Different energy sources and end-use technologies tend to be used more frequently alongside or in the absence of other options. Figure 6 explores the relationships between select technology deployments across the near cost-optimal decarbonization pathways in 2050, showing correlations among energy sources and carriers (Fig. 6a), among end-use technologies (Fig. 6b), and between these two groups (Fig. 6c). A positive correlation indicates that the technologies are more often deployed together, while a negative correlation suggests potential competition between technologies. The results only show the strength of the correlation. Two technologies may have a positive correlation even if both have low deployment levels or overall use is decreasing.
In Fig. 6a, solar generation, wind generation, and battery capacity demonstrate a notable positive correlation. This association stems from the critical role batteries play in ensuring reliability as the adoption of variable renewable energy sources like solar and wind increases. Hydrogen is produced extensively via electrolysis in the near cost-optimal net-zero pathways in 2050. This pattern drives the positive correlations between hydrogen production with wind generation, solar generation, and battery capacity, as additional renewable generation provides a carbon-free energy source for hydrogen electrolyzers. Hydrogen is most negatively correlated with petroleum due to fuel switching in the transportation sector, particularly for heavy-duty vehicles. While hydrogen commonly replaces natural gas in the industrial sector, this negative relationship is dampened due to pathways in which hydrogen is produced via steam methane reforming. Additionally, biomass exhibits a positive correlation with hydrogen, given the prevalence of BECCS for hydrogen production. The positive correlation between biomass and synthetic liquids follows from the link between hydrogen and synthetic liquids.
When considering end-use technologies, EVs compete with hydrogen and internal combustion vehicles to meet transportation demand (Fig. 6b). Competition also exists between heat pumps and natural gas heaters in the buildings sector, as well as electric and hydrogen boilers in the industrial sector. Scenarios with more internal combustion engine (ICE) vehicle use are positively correlated with more natural gas heating of buildings. The persistence of these technologies is accompanied by increased DAC use, allowing net-zero emissions targets to be met. In pathways with more deployment of EVs or heat pumps, less DAC use is required. Moreover, electric industrial boilers and heat pumps exhibit a positive correlation with EVs, indicating a trend where the electrification of various end-uses is interconnected. This counters the notion of exclusion or competition among different electrification methods for end-uses.
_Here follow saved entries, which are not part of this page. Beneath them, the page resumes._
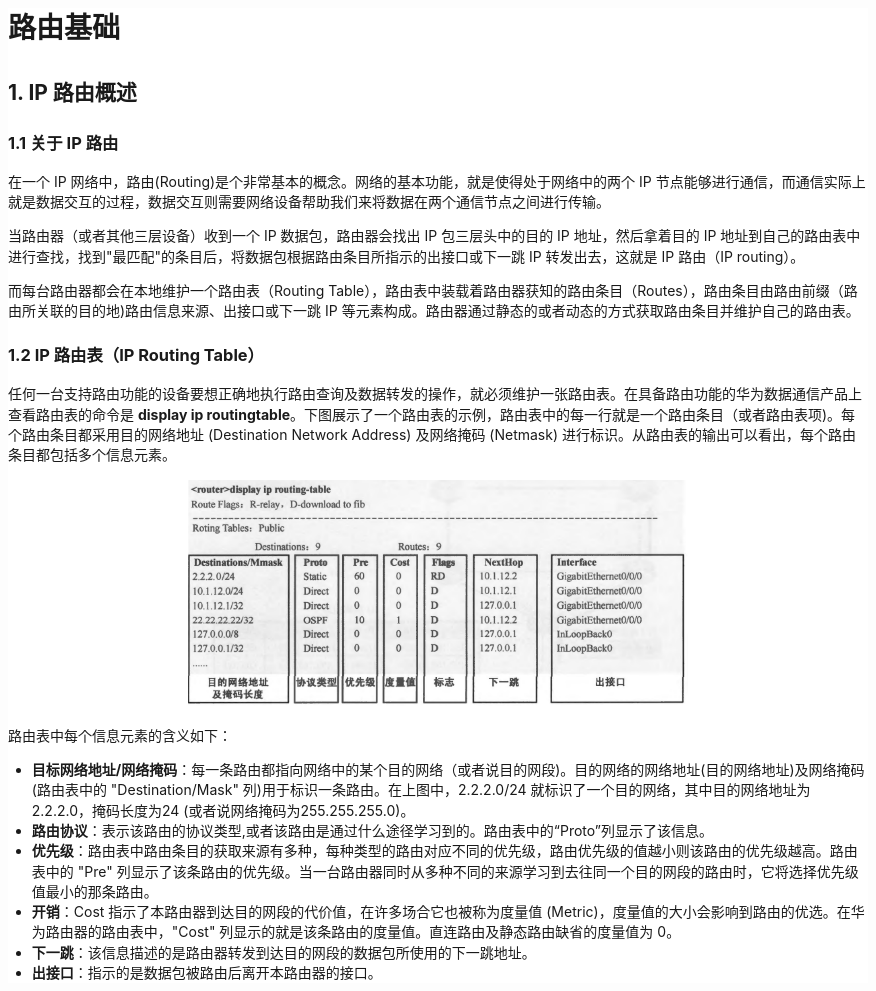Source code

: # 路由基础

## 1. IP 路由概述

### 1.1 关于 IP 路由

在一个 IP 网络中，路由(Routing)是个非常基本的概念。网络的基本功能，就是使得处于网络中的两个 IP 节点能够进行通信，而通信实际上就是数据交互的过程，数据交互则需要网络设备帮助我们来将数据在两个通信节点之间进行传输。

当路由器（或者其他三层设备）收到一个 IP 数据包，路由器会找出 IP 包三层头中的目的 IP 地址，然后拿着目的 IP 地址到自己的路由表中进行查找，找到"最匹配"的条目后，将数据包根据路由条目所指示的出接口或下一跳 IP 转发出去，这就是 IP 路由（IP routing）。

而每台路由器都会在本地维护一个路由表（Routing Table），路由表中装载着路由器获知的路由条目（Routes），路由条目由路由前缀（路由所关联的目的地)路由信息来源、出接口或下一跳 IP 等元素构成。路由器通过静态的或者动态的方式获取路由条目并维护自己的路由表。

### 1.2 IP 路由表（IP Routing Table）

任何一台支持路由功能的设备要想正确地执行路由查询及数据转发的操作，就必须维护一张路由表。在具备路由功能的华为数据通信产品上查看路由表的命令是 **display ip routingtable**。下图展示了一个路由表的示例，路由表中的每一行就是一个路由条目（或者路由表项)。每个路由条目都采用目的网络地址 (Destination Network Address) 及网络掩码 (Netmask) 进行标识。从路由表的输出可以看出，每个路由条目都包括多个信息元素。

<div align="center">
    <img src="路由基础_static/5_ip_route_table.png" width="500"/>
</div>

路由表中每个信息元素的含义如下：

- **目标网络地址/网络掩码**：每一条路由都指向网络中的某个目的网络（或者说目的网段)。目的网络的网络地址(目的网络地址)及网络掩码(路由表中的 "Destination/Mask" 列)用于标识一条路由。在上图中，2.2.2.0/24 就标识了一个目的网络，其中目的网络地址为 2.2.2.0，掩码长度为24 (或者说网络掩码为255.255.255.0)。
- **路由协议**：表示该路由的协议类型,或者该路由是通过什么途径学习到的。路由表中的“Proto”列显示了该信息。
- **优先级**：路由表中路由条目的获取来源有多种，每种类型的路由对应不同的优先级，路由优先级的值越小则该路由的优先级越高。路由表中的 "Pre" 列显示了该条路由的优先级。当一台路由器同时从多种不同的来源学习到去往同一个目的网段的路由时，它将选择优先级值最小的那条路由。
- **开销**：Cost 指示了本路由器到达目的网段的代价值，在许多场合它也被称为度量值 (Metric)，度量值的大小会影响到路由的优选。在华为路由器的路由表中，"Cost" 列显示的就是该条路由的度量值。直连路由及静态路由缺省的度量值为 0。
- **下一跳**：该信息描述的是路由器转发到达目的网段的数据包所使用的下一跳地址。
- **出接口**：指示的是数据包被路由后离开本路由器的接口。
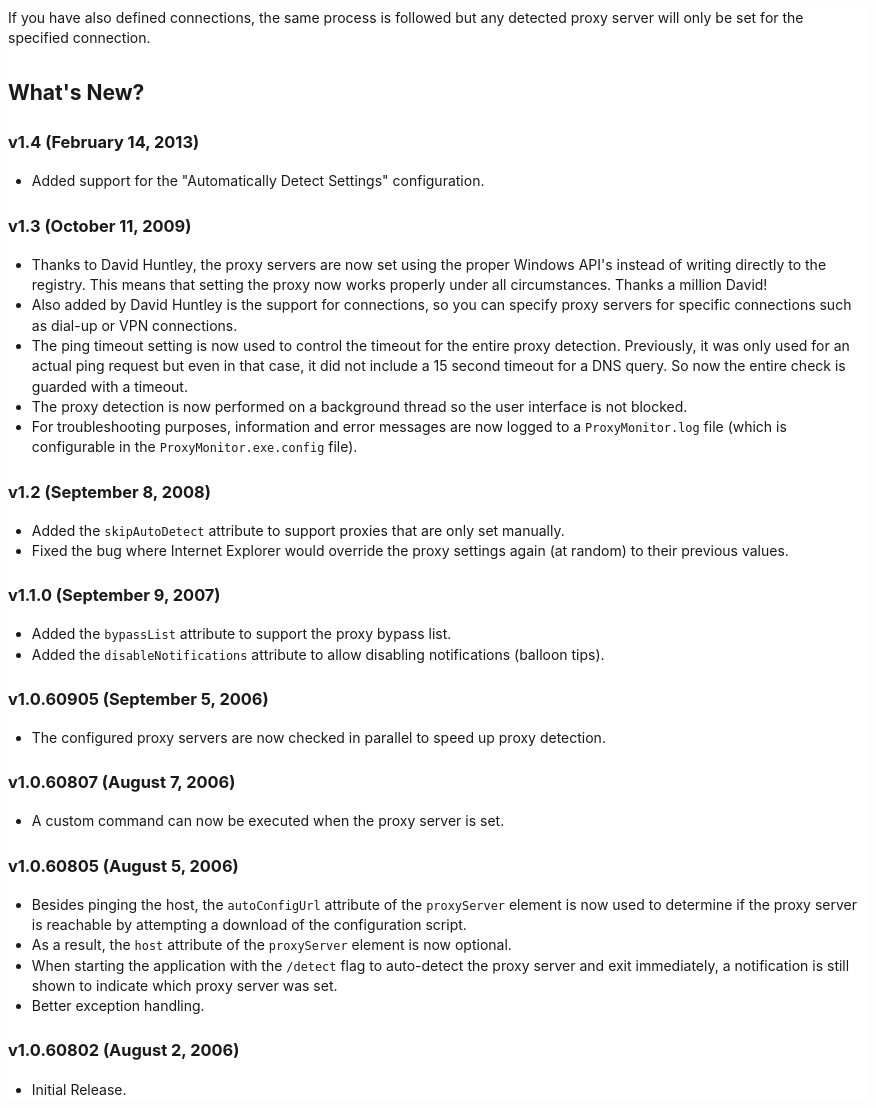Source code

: If you have also defined connections, the same process is followed but any detected proxy server will only be set for the specified connection.

## What's New?

### v1.4 (February 14, 2013)

- Added support for the "Automatically Detect Settings" configuration.

### v1.3 (October 11, 2009)

- Thanks to David Huntley, the proxy servers are now set using the proper Windows API's instead of writing directly to the registry. This means that setting the proxy now works properly under all circumstances. Thanks a million David!
- Also added by David Huntley is the support for connections, so you can specify proxy servers for specific connections such as dial-up or VPN connections.
- The ping timeout setting is now used to control the timeout for the entire proxy detection. Previously, it was only used for an actual ping request but even in that case, it did not include a 15 second timeout for a DNS query. So now the entire check is guarded with a timeout.
- The proxy detection is now performed on a background thread so the user interface is not blocked.
- For troubleshooting purposes, information and error messages are now logged to a `ProxyMonitor.log` file (which is configurable in the `ProxyMonitor.exe.config` file).

### v1.2 (September 8, 2008)

- Added the `skipAutoDetect` attribute to support proxies that are only set manually.
- Fixed the bug where Internet Explorer would override the proxy settings again (at random) to their previous values.

### v1.1.0 (September 9, 2007)

- Added the `bypassList` attribute to support the proxy bypass list.
- Added the `disableNotifications` attribute to allow disabling notifications (balloon tips).

### v1.0.60905 (September 5, 2006)

- The configured proxy servers are now checked in parallel to speed up proxy detection.

### v1.0.60807 (August 7, 2006)

- A custom command can now be executed when the proxy server is set.

### v1.0.60805 (August 5, 2006)

- Besides pinging the host, the `autoConfigUrl` attribute of the `proxyServer` element is now used to determine if the proxy server is reachable by attempting a download of the configuration script.
- As a result, the `host` attribute of the `proxyServer` element is now optional.
- When starting the application with the `/detect` flag to auto-detect the proxy server and exit immediately, a notification is still shown to indicate which proxy server was set.
- Better exception handling.

### v1.0.60802 (August 2, 2006)

- Initial Release.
Figure 6c illustrates the correlation between end-use technologies and energy sources/carriers. Within the transportation sector, EV adoption shows a clear connection to increased renewable electricity generation, displaying positive correlations with wind and solar energy sources. Conversely, EV adoption exhibits negative relationships with petroleum, synthetic fuels, natural gas, and biomass utilization. The integration of hydrogen vehicles also contributes to increased demand for renewable electricity and synthetic liquids but tends to reduce petroleum use. There is heightened reliance on synthetic liquids and natural gas in net-zero pathways where more ICE vehicles persist. A weak negative correlation exists between hydrogen and DAC, shaped by two competing patterns. When low- or zero-carbon hydrogen is introduced as an alternative energy carrier, there is a reduced dependency on DAC. However, when hydrogen facilitates the production of synthetic liquid fuels, DAC becomes necessary to capture resulting CO2 emissions. Notably, these synthetic fuels display positive correlations with wind and solar energy sources used in generating the hydrogen feedstock.